Festival per l’Economia, nella seconda giornata si è parlato di divario tra Nord e Sud Analizzata la situazione del reddito delle regioni meridionali, che risulta inferiore del 40% rispetto alle regioni del Nord
Continua all’insegna dei grandi temi la seconda giornata del Festival per l’Economia. Si parte dalle scuole, con l’incontro “La moneta moderna spiegata ai ragazzi”, in scena all’Istituto comprensivo Buccarelli, con Francesco Romano (dottore commercialista) e Stefano Sanna referente economico Rete MMT. Qui si è cercato di spiegare ai giovani studenti come uno Stato, attraverso la moneta, possa offrire loro un futuro dignitoso.
“Perchè il Mezzogiorno non si sviluppa: cause antiche e recenti” ci si è interrogati, grazie al contributo di Vittorio Daniele e Paolo Malanima, docenti università “Magna Graecia”, ed alla giornalista Concetta Schiariti, sulle problematiche che non consentono di superare il divario del Mezzogiorno rispetto al Centro- Nord. Analizzata la situazione del reddito delle regioni meridionali, che risulta inferiore del 40% rispetto alle regioni del Nord. In estrema sintesi, questi indicatori sintetici della situazione della varie realtà italiane, indicano l’inferiorità del reddito rispetto alla media nazionale.
Le scelte e non scelte della politica hanno indubbiamente inciso sul ritardo economico ma, valutato il contesto europeo, in tutti gli Stati esiste un divario “economico” interno. Ci sono regioni ricche ma, accanto, regioni particolarmente povere. L’Italia, all’indomani dell’Unità, vantava una notevole diffusione di attività artigianali. Quando l’industria ha cominciato a concentrarsi nel Nord ovest, il reddito medio è cresciuto così come le differenze. Contestualmente il Mezzogiorno, soprattutto per la mancanza di capitale sociale, non si è industrializzato.
Con Warren Mosler, tra i maggiori economisti dell’epoca moderna, è stata affrontata la Modern Money Theory, la teoria che capovolge le logiche economiche e sociali che minano il nostro vivere. Osservazione e pratica sono state le basi che hanno permesso la nascita di questa teoria nel 1993. In quel periodo la crisi portò l’Italia ad alti tassi di disoccupazione tanto da temere il default dello Stato. La partecipazione degli studenti ha fatto emergere questioni attuali: ci sono soggetti che guadagnano dalla crisi? La risposta è affermativa. Ad iniziare dai politici ma anche quanti gestiscono le bancherotte ed i fallimenti. Parlando delle politiche, l’austerity, imposta dall’Unione Europea, ha portato ad un generale abbassamento dello stile di vita. Tutto l’opposto di quanto dovrebbero auspicare gli intellettuali progressisti.

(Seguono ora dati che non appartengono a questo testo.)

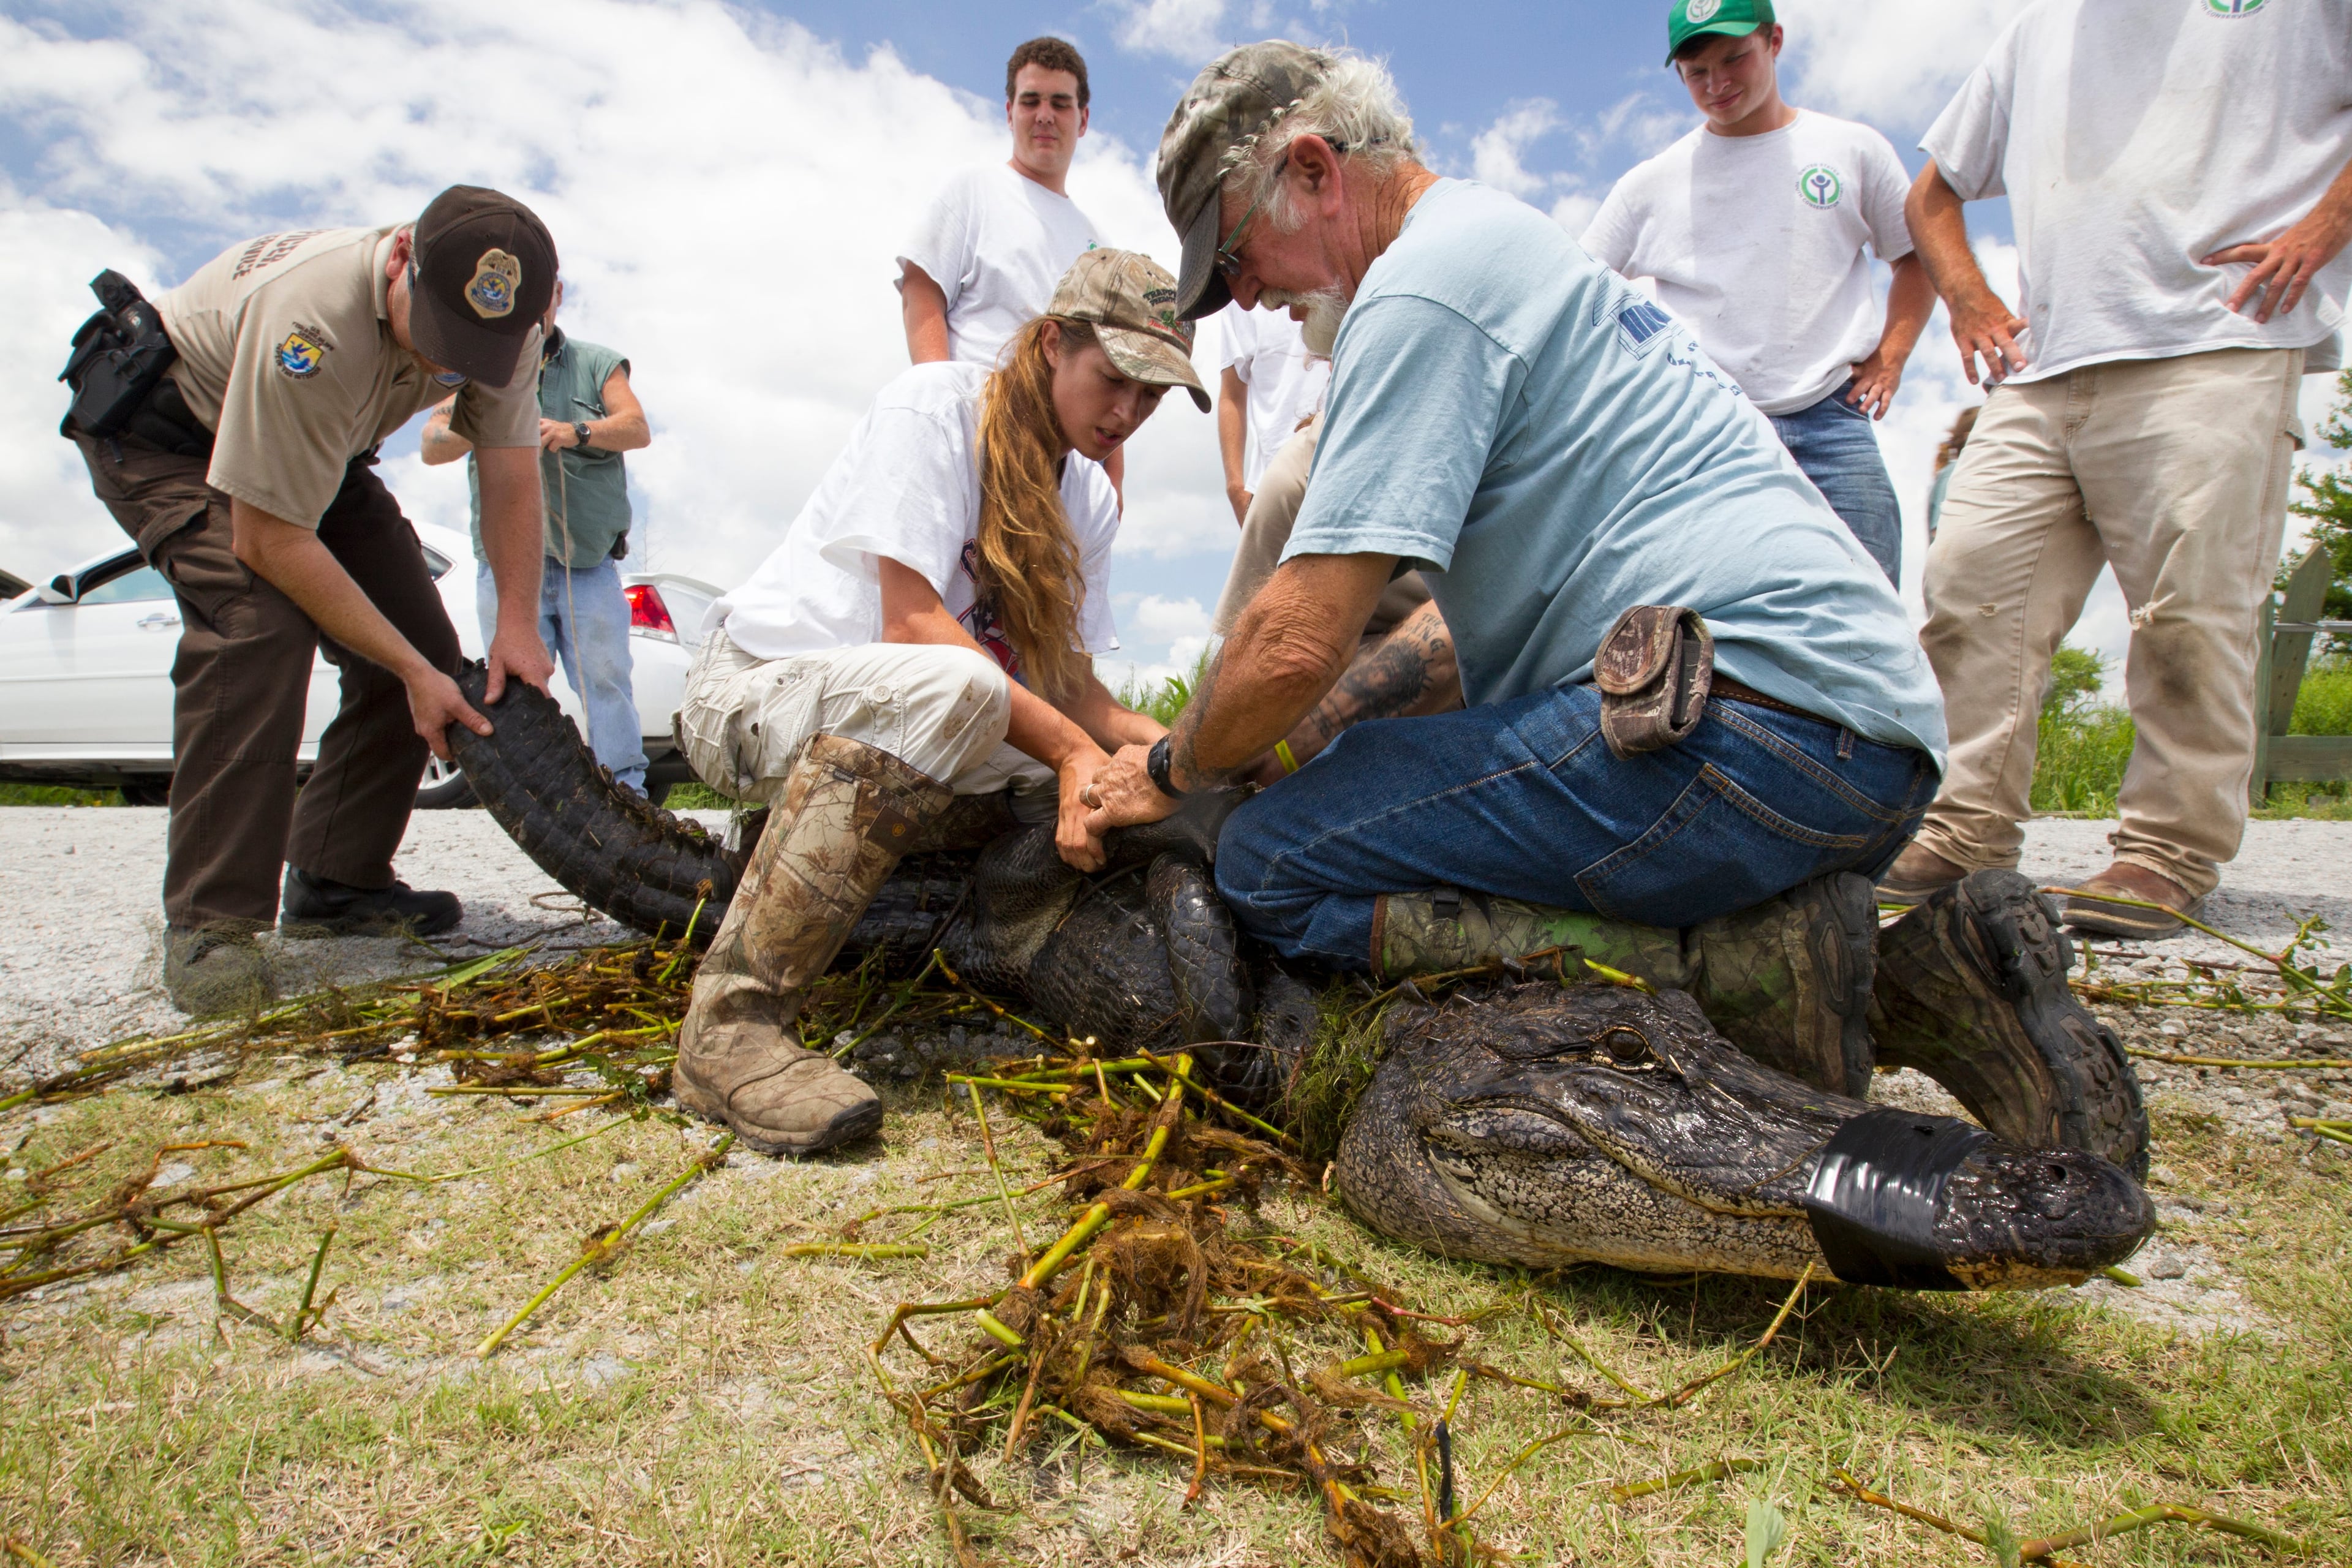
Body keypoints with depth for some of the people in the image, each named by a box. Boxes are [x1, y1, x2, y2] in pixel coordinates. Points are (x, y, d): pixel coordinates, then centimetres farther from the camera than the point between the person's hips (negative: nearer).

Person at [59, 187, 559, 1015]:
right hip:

La sezione pomeridiana ha posto l’accento sul Jobs act e sulle eventuali opportunità lavorative che un decreto può suscitare. A tal proposito, l’intervista a Gennaro Sanguiliano, autore del libro “Il quarto Reich”. La Germania, anche grazie alla costituzione dell’Unione Europea, è riuscita a conquistare l’egemonia economica. Oltra al giornalista Rai, Marina Calderone, presidente consiglio nazionale ordine dei consulenti del lavoro; Warren Mosler, economista e Rosario De Luca presidente Fondazione studi consulenti del lavoro sono stati i principali attori della tavola rotonda che ha avuto il pregio di analizzare il ruolo attuale dell’Italia nello scenario europeo. I lavori si sono conclusi con l’appuntamento “Come lo Stato distrugge lavoro”. L’accento è stato posto sui vincoli che lo Stato impone alle imprese ed ai professionisti. Vincoli che ostacolano la produzione per le aziende, lo sviluppo per il libero professionista. In tale circostanza sono intervenuti: Vincenzo Boccia, comitato tecnico credito e finanza Confindustria; il procuratore della Repubblica Mario Spagnuolo; Marina Calderone, presidente consiglio nazionale ordine dei consulenti del lavoro; Aldo Ferrara, presidente Piccola industria Unindustria Calabria e Giuseppe Buscema dell’ordine dei consulenti del lavoro.